TEXT EXTRACT:

Last week, the company sent out a mass email. They let go of 5 employees because of financial difficulties. One of the employees is someone I consider a friend. She is a valuable employee and has been with the company for 30 years. She was lucky to receive severance. Another employee, after 36 years, was given no severance. Everyone was given two weeks' notice.

I don't like this company. I don't like how they treat people. I don't like how they've treated me.

Now...I don't know why the Lord is giving me these challenges. I'm looking at the positive...

I've been in a sorta boot camp of chaos for the past 8 months and I'm still standing. I've learned a lot and feel confident I can handle a writing job with a better managed (and nicer) company.

Still. I'm ready for LESS pressure--or at least, less of a feeling of impending doom. I realize it's my action that will alter this situation. I'm looking. Trying hard to push away the thoughts that say, "Heather, this is crazy! How will you be able to afford moving again?! How will you be able to do this?! YOU can't do this! YOU are doomed!"

I'm not doomed. This is where I've learned what I'm made of. I can handle this. I just need to use my creativity and intelligence. Luckily, I have reams of both. :-)

Part of the challenge here is sorting through all the choices. I feel like there are so many directions/opportunities and I don't know which to choose. I also know that whatever I choose, needs to be a permanent place for D12 and I. We need to settle in somewhere.

SOURCE DATA:
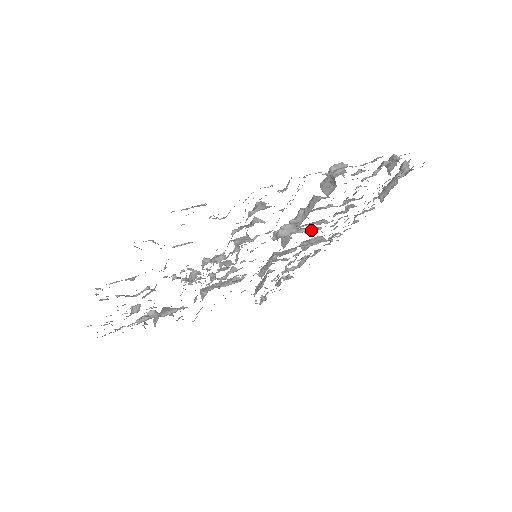
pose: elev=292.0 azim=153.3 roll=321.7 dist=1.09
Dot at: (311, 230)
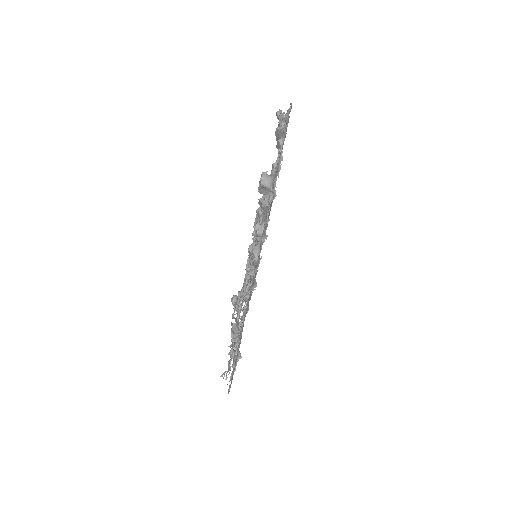
Dot at: occluded
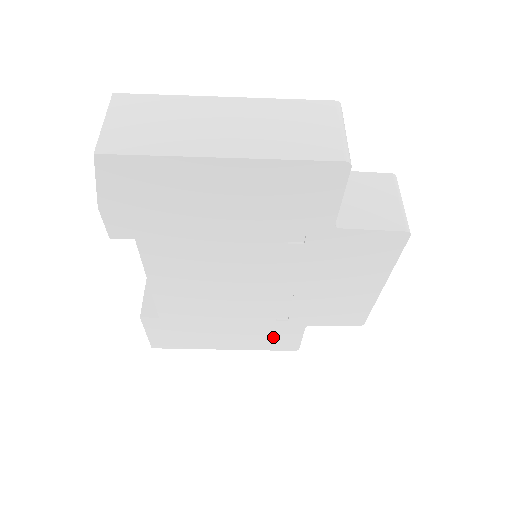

THE TASK: Can you retype everything in the post about the layoffs from "Last week, the" down to "at the positive..."? The listing is separate material, unrelated to the post about the layoffs.

TASK RESULT:
Last week, the company sent out a mass email. They let go of 5 employees because of financial difficulties. One of the employees is someone I consider a friend. She is a valuable employee and has been with the company for 30 years. She was lucky to receive severance. Another employee, after 36 years, was given no severance. Everyone was given two weeks' notice.

I don't like this company. I don't like how they treat people. I don't like how they've treated me.

Now...I don't know why the Lord is giving me these challenges. I'm looking at the positive...